Plausible sobremanera es la delicadeza con que Ruth Platt nos va sumergiendo en el suspenso. Hay sencillez y profundidad emocional en lo que cuenta, como también contundencia en la narración. Es un ejercicio que desiste positivamente de demasiada ambición y donde todos sus elementos deben —en última instancia— funcionar para la historia. Dicho de otro modo, La huésped maldita presume buen pulso y procura no salirse del margen.

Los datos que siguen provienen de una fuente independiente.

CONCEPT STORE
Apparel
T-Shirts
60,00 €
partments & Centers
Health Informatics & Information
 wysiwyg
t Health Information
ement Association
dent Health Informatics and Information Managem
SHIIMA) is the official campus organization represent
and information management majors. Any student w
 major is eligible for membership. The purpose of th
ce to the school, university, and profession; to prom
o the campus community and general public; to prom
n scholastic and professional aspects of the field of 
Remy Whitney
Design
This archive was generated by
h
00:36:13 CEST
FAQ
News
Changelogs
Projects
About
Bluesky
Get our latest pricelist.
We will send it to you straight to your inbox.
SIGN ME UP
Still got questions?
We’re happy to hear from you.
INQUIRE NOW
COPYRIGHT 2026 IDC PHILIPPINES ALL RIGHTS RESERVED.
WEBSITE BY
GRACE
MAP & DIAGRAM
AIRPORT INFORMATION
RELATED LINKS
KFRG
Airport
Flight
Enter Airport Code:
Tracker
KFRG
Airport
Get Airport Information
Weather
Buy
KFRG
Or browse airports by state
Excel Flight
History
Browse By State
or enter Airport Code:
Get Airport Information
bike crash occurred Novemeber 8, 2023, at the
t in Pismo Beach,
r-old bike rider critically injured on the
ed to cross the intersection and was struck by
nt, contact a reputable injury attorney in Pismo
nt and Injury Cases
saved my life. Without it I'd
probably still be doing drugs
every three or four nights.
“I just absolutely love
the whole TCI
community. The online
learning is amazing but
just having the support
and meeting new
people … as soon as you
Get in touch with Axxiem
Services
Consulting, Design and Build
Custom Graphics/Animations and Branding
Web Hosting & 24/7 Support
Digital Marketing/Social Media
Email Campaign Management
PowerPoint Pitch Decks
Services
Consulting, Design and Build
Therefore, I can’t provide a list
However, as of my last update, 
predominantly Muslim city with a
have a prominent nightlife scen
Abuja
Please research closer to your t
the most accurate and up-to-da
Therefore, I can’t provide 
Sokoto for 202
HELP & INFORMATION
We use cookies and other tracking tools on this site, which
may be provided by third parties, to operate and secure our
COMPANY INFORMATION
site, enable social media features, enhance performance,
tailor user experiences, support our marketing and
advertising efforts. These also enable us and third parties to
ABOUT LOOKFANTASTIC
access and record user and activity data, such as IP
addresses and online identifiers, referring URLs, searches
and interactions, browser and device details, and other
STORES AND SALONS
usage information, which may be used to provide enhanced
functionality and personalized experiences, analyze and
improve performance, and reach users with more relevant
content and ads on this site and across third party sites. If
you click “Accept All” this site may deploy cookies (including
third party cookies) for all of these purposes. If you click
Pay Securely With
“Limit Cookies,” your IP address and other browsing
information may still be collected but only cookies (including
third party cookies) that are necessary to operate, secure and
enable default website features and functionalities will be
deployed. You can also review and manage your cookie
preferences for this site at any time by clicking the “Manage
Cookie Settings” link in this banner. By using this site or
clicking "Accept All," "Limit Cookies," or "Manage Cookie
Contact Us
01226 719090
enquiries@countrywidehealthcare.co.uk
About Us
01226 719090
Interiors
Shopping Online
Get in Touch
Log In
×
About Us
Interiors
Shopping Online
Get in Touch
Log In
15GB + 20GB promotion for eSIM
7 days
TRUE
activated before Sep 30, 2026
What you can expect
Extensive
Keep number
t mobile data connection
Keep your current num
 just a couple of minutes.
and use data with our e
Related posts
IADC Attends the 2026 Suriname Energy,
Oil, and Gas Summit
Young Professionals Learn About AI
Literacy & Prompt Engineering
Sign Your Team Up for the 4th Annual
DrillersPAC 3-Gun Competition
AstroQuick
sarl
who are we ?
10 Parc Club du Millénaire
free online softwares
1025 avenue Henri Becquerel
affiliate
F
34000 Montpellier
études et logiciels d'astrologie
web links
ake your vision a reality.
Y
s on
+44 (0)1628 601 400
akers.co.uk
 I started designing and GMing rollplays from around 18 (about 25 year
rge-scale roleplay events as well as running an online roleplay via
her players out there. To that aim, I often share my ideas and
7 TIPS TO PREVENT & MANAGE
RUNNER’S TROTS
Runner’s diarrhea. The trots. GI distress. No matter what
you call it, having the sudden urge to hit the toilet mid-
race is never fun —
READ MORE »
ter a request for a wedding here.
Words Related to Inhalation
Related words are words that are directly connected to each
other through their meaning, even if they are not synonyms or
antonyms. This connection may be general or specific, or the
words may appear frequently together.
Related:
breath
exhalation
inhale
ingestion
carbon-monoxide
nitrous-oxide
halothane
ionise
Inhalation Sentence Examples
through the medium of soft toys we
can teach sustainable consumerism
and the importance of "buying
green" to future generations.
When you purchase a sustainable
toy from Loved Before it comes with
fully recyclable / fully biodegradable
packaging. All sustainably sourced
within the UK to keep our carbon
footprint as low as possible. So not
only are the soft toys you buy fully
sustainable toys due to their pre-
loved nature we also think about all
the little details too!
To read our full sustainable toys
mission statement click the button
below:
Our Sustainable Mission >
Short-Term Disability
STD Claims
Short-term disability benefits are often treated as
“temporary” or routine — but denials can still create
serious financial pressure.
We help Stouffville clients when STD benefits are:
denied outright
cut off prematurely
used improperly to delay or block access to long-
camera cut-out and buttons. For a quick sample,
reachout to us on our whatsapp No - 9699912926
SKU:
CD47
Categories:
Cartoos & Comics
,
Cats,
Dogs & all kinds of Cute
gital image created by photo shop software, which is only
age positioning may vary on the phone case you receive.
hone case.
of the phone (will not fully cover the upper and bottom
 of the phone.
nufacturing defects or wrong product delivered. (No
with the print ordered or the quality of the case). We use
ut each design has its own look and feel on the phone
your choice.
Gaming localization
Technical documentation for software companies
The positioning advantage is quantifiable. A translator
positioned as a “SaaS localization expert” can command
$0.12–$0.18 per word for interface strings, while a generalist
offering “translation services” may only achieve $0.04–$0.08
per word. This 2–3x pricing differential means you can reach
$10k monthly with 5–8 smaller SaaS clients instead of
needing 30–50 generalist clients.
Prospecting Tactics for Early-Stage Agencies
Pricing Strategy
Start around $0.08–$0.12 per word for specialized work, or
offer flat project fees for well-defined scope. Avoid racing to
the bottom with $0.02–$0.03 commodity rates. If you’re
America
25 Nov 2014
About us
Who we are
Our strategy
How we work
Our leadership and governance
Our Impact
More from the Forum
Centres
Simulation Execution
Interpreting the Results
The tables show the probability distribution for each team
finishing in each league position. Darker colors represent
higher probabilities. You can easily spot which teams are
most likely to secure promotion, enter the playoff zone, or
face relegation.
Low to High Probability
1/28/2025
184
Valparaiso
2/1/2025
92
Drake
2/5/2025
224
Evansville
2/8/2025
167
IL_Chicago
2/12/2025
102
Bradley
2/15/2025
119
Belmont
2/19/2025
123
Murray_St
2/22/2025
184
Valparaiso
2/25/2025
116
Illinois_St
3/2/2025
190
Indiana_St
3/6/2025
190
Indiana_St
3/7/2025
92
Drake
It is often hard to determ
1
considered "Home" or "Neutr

El mayor desliz de la propuesta sucede a la hora del clímax, cuando su efectiva sobriedad se intercambia por una mezcla de montaje rápido, luces relampagueantes y objetos amenazantes que vuelan de un lado a otro. Tal explosividad es de esperarse en una cinta de posesiones demoníacas. Pero aquí, resulta fuera de tono. El enfrentamiento en cuestión, aunque vital para la trama, pudo resolverse de formas más sutiles.

La sutileza prevalece, por ejemplo, en la fotografía de Márk Györi, que no da lugar a una oscuridad sofocante. Su acertado uso de la iluminación permite que ni rostros ni espacios presenten sombras tan marcadas, lo cual ocasiona una constante (y quizás paradójica) sensación de armonía. Dentro de la película, se habla incluso de la luz como una expresión de amor. Un sentimiento que ciertamente alcanza cada rincón de esta casa, aun cuando esté enfermo o mal encaminado. Es un amor que refuerza y corroe vínculos afectivos hasta sus últimas consecuencias. Y es ahí donde los espejos —objetos recurrentes a cuadro— cobran relevancia. Más que nada, para alertar de la irremediable y lastimera lejanía que un apego equivocado puede suscitar.

La huésped maldita (2021)

La huésped maldita es un cautivador relato de herencia gótica. Uno que, como muchas otras cintas por el estilo, logra hermanar un trauma individual con un acontecimiento sobrenatural. Y sin excesiva parafernalia. La enseñanza de El espinazo del diablo (2001) es clara. «Un sentimiento suspendido en el tiempo, como una fotografía borrosa”. Eso es un fantasma.